_Extracted information_:

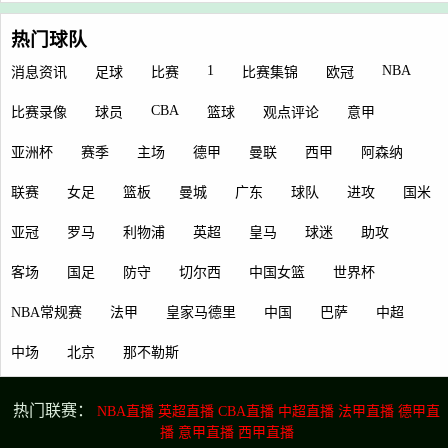
热门球队
1
NBA
消息资讯
足球
比赛
比赛集锦
欧冠
CBA
比赛录像
球员
篮球
观点评论
意甲
亚洲杯
赛季
主场
德甲
曼联
西甲
阿森纳
联赛
女足
篮板
曼城
广东
球队
进攻
国米
亚冠
罗马
利物浦
英超
皇马
球迷
助攻
客场
国足
防守
切尔西
中国女篮
世界杯
NBA常规赛
法甲
皇家马德里
中国
巴萨
中超
中场
北京
那不勒斯
热门联赛：
NBA直播
英超直播
CBA直播
中超直播
法甲直播
德甲直
播
意甲直播
西甲直播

_Exercise aim_:
Reproduce every line of text from the rows above without changing a character, and leave the pictures out.

_Written reply_:
热门球队
1
NBA
消息资讯
足球
比赛
比赛集锦
欧冠
CBA
比赛录像
球员
篮球
观点评论
意甲
亚洲杯
赛季
主场
德甲
曼联
西甲
阿森纳
联赛
女足
篮板
曼城
广东
球队
进攻
国米
亚冠
罗马
利物浦
英超
皇马
球迷
助攻
客场
国足
防守
切尔西
中国女篮
世界杯
NBA常规赛
法甲
皇家马德里
中国
巴萨
中超
中场
北京
那不勒斯
热门联赛：
NBA直播
英超直播
CBA直播
中超直播
法甲直播
德甲直
播
意甲直播
西甲直播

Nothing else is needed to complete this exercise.